## EXERCISE DIRECTIONS
Can you transcribe, word for word, the part of the fleece-alternatives thread below that starts with "Are these materials" and goes on through "cheaper then bedding!"?

## PASSAGE
# Alternatives to Fleece - Ideas



## Perocore (Jan 6, 2014)

So I just ordered a rat-safe cage for $80 (haha, now my mom can't back out of this one!), and was admiring some really nice fleece cage liners and hammocks...until I looked at the price. I'm getting two boys (unless I fall in love with the girlies instead), and I want them to be as happy as possible and have the comfiest beds as possible, but I don't really want to spend a fortune on something that will need to be replaced, especially not when I could easily make my own with a different material. Yes, fleece is nice and soft, but it absorbs smells in the most awful way (my rabbits taught me this) and is very pricey. So what about some alternatives..?

I have a ton of old clothing, some really nice flannel and tee shirts that are very soft, and too small for anyone except the cats (and they would kill me). I have some (pathetic) sewing and design skills (I make toys as a hobby), so I am going to take some ruined sheets, old cotton tee's, and old flannel (so soft!) and build some furniture for my future ratties! 

Are these materials all safe enough? I was planning on using some discarded sheets as a liner for the wire levels, and old shirts to build beds/hammocks/etc. The shirts are worn, so I'll need to double layer it. I also have some handkerchiefs that have no use, I could probably use those for something...does this all sound safe? Most of it's 100% cotton.

Thanks,
Pero


----------



## luvmyratties (Jan 7, 2014)

I think that would be ok..  just make sure they don't chew it too much! fleece would be better but u could wait till the fleece is on sale (I love it when its on sale!!) and you could use the clothes and stuff till then, or you could use both. I use some of my old clothes to make hammacks and stuff somtimes, it works pretty good,  I use fleece in my cage and it doesn't stink if you clean it enough, it is sooo much cheaper then bedding!

## DATA SECTION
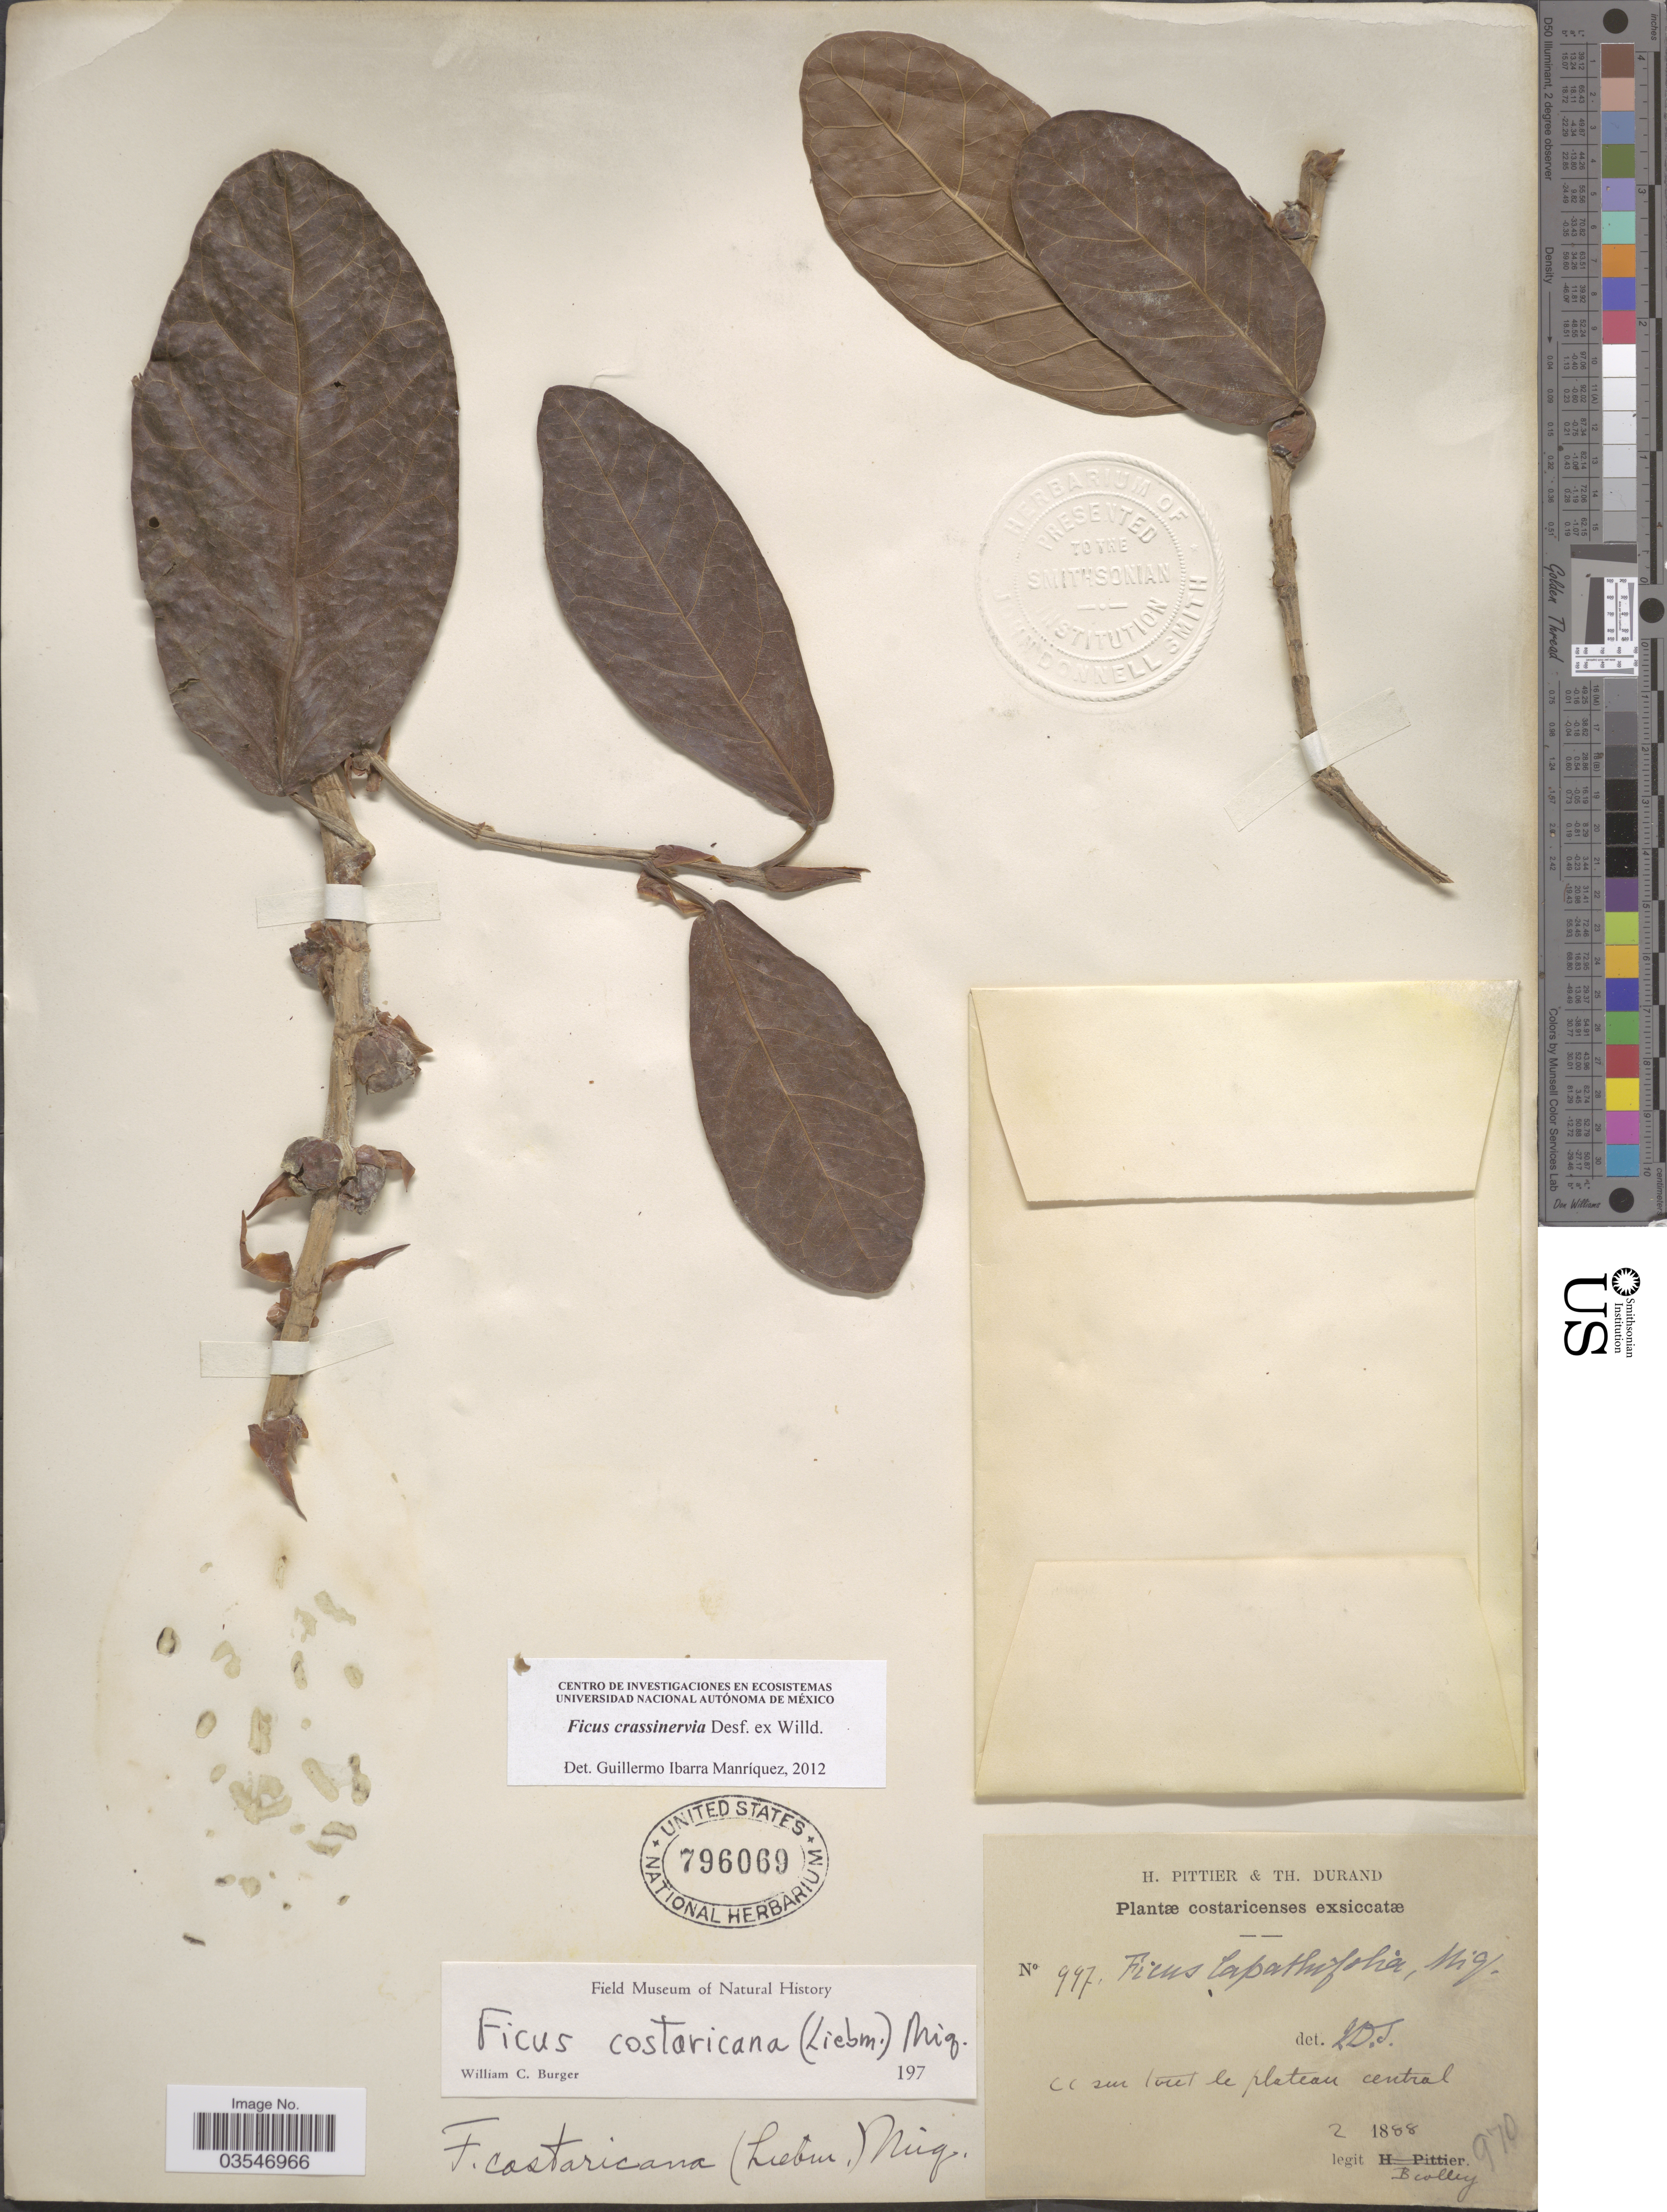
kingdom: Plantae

## RESULT FOR THIS TASK
Are these materials all safe enough? I was planning on using some discarded sheets as a liner for the wire levels, and old shirts to build beds/hammocks/etc. The shirts are worn, so I'll need to double layer it. I also have some handkerchiefs that have no use, I could probably use those for something...does this all sound safe? Most of it's 100% cotton.

Thanks,
Pero


----------



## luvmyratties (Jan 7, 2014)

I think that would be ok..  just make sure they don't chew it too much! fleece would be better but u could wait till the fleece is on sale (I love it when its on sale!!) and you could use the clothes and stuff till then, or you could use both. I use some of my old clothes to make hammacks and stuff somtimes, it works pretty good,  I use fleece in my cage and it doesn't stink if you clean it enough, it is sooo much cheaper then bedding!